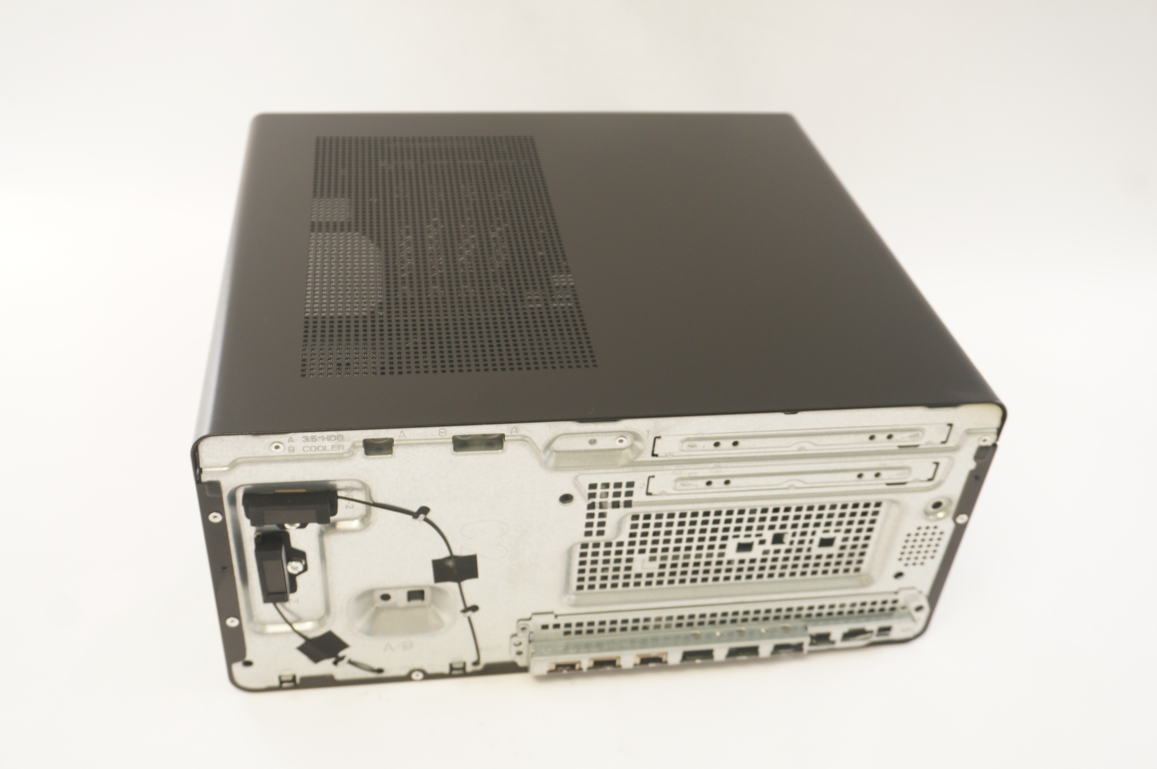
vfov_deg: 38.3
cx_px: 578
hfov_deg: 55.1
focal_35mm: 34
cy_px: 384
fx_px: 1108
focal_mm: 23
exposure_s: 1/13
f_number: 5.6
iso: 400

▬▬▬

PROBLEM DESCRIPTION =
Give back the whole listing exactly as it stands. No pictures belong in the copy.

RESULT OF THE EXERCISE =
vfov_deg: 38.3
cx_px: 578
hfov_deg: 55.1
focal_35mm: 34
cy_px: 384
fx_px: 1108
focal_mm: 23
exposure_s: 1/13
f_number: 5.6
iso: 400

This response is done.